• What this task involves
Your task is to copy each line of the material that includes "lines".

• Data records
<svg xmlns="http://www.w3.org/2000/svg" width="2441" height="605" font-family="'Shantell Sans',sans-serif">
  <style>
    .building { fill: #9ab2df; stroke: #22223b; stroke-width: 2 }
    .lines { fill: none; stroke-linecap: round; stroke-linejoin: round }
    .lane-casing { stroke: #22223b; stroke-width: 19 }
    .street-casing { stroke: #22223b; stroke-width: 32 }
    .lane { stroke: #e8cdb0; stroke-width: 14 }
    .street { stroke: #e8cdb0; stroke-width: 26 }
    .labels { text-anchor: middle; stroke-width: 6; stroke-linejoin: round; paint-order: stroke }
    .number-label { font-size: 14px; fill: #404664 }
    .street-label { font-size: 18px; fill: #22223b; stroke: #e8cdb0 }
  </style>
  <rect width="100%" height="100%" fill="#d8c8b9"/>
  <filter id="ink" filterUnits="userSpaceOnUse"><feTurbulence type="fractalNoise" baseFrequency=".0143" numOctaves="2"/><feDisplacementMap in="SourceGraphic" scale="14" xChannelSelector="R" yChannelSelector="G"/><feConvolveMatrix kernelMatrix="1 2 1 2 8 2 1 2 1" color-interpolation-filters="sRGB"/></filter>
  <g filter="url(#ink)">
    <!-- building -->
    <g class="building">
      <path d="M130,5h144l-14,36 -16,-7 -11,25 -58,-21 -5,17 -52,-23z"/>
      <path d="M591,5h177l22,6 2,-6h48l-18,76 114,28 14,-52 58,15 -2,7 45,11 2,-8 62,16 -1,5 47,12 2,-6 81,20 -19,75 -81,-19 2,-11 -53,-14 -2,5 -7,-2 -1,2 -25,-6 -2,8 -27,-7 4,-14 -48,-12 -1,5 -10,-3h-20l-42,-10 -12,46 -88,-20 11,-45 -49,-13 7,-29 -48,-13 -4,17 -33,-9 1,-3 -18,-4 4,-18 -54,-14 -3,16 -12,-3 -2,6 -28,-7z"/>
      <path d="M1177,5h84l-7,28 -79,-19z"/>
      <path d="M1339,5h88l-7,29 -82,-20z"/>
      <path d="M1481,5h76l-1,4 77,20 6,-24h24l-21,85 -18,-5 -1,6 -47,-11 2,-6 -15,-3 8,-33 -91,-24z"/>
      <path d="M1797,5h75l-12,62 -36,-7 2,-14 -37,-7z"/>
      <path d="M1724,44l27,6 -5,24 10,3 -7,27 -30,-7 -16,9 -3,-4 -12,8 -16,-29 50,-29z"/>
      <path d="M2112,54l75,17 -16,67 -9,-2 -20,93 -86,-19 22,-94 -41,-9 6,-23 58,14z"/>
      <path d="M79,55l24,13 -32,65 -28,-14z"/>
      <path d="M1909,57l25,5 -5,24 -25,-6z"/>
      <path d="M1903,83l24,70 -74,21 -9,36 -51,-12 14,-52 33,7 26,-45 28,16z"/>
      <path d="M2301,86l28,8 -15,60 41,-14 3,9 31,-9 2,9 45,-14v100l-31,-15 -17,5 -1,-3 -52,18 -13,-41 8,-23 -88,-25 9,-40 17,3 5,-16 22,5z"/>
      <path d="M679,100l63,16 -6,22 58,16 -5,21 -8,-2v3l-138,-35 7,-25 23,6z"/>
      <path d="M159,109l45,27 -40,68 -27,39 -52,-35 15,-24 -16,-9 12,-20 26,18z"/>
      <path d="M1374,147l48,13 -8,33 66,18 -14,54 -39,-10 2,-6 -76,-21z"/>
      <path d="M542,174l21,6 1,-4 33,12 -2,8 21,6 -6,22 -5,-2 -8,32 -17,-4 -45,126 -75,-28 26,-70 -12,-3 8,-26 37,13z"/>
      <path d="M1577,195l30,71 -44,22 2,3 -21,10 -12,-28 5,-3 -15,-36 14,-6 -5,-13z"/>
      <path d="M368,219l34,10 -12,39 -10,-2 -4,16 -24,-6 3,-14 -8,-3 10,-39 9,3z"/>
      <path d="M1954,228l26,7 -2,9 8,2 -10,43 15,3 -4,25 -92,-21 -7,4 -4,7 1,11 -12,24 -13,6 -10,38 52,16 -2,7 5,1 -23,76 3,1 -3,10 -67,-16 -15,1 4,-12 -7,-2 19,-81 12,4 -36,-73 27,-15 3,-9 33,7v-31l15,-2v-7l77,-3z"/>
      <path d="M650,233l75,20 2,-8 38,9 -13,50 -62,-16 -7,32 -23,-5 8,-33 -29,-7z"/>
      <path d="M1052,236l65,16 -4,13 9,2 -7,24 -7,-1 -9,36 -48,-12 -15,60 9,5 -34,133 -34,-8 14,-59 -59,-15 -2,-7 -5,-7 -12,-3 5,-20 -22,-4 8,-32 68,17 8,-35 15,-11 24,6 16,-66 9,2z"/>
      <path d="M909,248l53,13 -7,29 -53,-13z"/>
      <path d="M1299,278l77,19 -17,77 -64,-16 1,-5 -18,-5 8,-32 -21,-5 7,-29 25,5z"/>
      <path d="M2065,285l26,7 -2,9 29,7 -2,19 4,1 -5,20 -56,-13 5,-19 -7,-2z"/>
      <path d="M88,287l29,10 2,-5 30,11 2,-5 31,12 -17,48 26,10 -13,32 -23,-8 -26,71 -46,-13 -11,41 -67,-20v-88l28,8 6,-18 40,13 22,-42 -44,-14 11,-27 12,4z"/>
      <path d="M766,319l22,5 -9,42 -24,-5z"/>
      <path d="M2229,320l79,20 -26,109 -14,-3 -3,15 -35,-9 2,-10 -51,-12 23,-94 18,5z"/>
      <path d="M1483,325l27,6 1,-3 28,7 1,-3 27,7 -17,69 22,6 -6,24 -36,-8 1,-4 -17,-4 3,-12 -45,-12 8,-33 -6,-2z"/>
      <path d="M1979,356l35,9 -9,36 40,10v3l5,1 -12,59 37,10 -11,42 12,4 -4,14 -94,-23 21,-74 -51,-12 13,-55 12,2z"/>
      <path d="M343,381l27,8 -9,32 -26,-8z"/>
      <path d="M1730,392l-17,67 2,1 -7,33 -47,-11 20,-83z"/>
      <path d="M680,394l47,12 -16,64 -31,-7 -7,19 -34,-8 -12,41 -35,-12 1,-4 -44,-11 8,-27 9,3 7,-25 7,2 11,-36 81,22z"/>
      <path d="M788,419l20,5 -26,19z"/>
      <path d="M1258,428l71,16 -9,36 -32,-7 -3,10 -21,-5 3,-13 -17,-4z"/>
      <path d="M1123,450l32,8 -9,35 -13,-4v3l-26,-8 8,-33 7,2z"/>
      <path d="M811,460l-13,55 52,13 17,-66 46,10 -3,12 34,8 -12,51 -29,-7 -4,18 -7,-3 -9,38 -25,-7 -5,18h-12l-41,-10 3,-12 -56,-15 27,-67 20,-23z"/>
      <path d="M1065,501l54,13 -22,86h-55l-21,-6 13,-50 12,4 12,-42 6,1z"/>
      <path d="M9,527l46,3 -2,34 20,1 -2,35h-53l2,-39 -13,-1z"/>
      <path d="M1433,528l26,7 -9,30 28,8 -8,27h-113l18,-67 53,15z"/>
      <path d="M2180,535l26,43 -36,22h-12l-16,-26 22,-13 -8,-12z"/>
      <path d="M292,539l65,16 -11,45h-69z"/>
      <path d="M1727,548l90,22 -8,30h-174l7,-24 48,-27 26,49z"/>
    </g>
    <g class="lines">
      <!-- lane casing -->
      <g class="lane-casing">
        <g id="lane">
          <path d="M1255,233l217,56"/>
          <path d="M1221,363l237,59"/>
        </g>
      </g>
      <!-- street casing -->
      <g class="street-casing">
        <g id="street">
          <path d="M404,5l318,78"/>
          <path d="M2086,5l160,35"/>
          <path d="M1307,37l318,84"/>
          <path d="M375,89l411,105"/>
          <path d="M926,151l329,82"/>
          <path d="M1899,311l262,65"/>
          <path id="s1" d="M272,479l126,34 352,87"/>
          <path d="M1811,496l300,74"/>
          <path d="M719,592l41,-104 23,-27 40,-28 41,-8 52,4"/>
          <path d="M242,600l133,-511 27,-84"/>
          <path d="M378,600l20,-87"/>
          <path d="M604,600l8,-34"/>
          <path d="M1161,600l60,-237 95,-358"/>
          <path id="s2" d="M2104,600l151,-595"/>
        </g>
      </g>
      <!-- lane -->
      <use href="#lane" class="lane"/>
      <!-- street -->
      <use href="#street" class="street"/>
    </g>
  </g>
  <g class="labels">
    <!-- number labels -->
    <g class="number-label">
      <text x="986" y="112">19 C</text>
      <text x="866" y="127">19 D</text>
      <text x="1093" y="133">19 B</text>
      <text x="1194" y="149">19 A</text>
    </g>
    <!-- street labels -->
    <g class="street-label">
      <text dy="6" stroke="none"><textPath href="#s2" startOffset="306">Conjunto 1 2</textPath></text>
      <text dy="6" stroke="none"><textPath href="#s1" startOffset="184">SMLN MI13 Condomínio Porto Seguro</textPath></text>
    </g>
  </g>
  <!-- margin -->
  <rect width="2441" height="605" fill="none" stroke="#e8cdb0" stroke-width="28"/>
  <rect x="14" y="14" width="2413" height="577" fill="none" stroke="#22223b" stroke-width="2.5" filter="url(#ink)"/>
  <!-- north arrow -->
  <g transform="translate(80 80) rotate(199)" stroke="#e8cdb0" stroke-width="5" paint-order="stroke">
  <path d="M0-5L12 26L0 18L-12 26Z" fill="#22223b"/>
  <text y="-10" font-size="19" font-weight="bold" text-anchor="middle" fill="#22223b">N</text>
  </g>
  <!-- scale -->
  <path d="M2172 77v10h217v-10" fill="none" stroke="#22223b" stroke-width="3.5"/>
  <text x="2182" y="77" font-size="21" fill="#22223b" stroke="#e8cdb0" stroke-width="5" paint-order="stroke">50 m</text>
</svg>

• Result of the task
    .lines { fill: none; stroke-linecap: round; stroke-linejoin: round }
    <g class="lines">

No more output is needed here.